Based on the foregoing, IT IS HEREBY ORDERED that

1. Defendant's motion to proceed in forma pauperis, ECF No. 2, is granted; and

2. The court's July 15, 2015, hearing on plaintiff's motion to remand, ECF No. 6, is VACATED.

IT IS FURTHER HEREBY RECOMMENDED that

1. This action be remanded to the Tuolumne County Superior Court; and

2. Plaintiff's motion to remand, ECF No. 6, be DENIED as moot.

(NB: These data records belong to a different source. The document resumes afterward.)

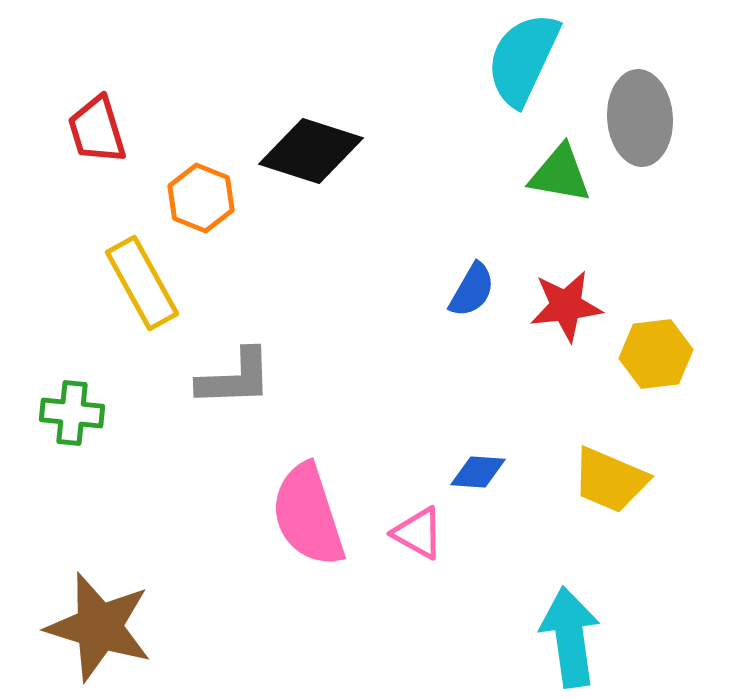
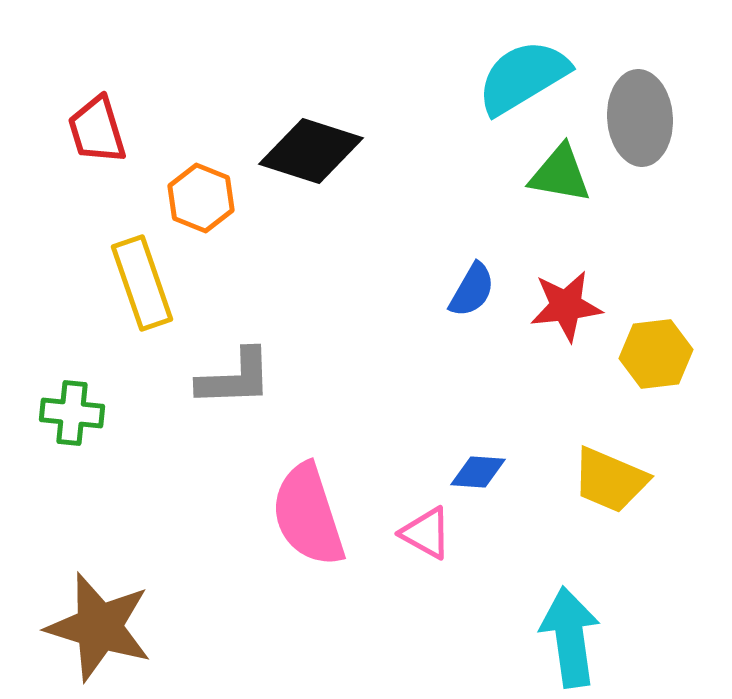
cyan semicircle: moved 18 px down; rotated 34 degrees clockwise
yellow rectangle: rotated 10 degrees clockwise
pink triangle: moved 8 px right
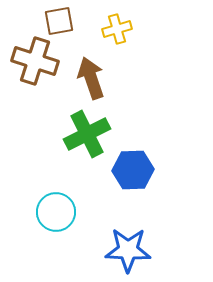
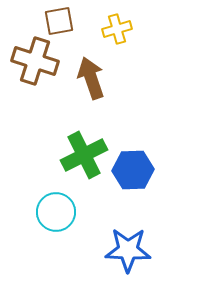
green cross: moved 3 px left, 21 px down
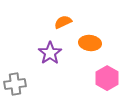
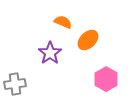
orange semicircle: rotated 48 degrees clockwise
orange ellipse: moved 2 px left, 3 px up; rotated 50 degrees counterclockwise
pink hexagon: moved 1 px left, 1 px down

These findings and recommendations are submitted to the United States District Judge assigned to the case, pursuant to the provisions of 28 U.S.C. § 636(b)(l). Within fourteen days after being served with these findings and recommendations, any party may file written objections with the court and serve a copy on all parties. Id.; see also Local Rule 304(b). Such a document should be captioned "Objections to Magistrate Judge's Findings and Recommendations." Any response to the objections shall be filed with the court and served on all parties within fourteen days after service of the objections. Local Rule 304(d). Failure to file objections within the specified time may waive the right to appeal the District Court's order. Turner v. Duncan, 158 F.3d 449, 455 (9th Cir. 1998); Martinez v. Ylst, 951 F.2d 1153, 1156-57 (9th Cir. 1991).

FootNotes


1. Citations to court documents refer to the page numbers assigned by the court's electronic docketing system where available.
2. Plaintiff does not reference any statute in relation to Regulation Z, or otherwise explain what Regulation Z is.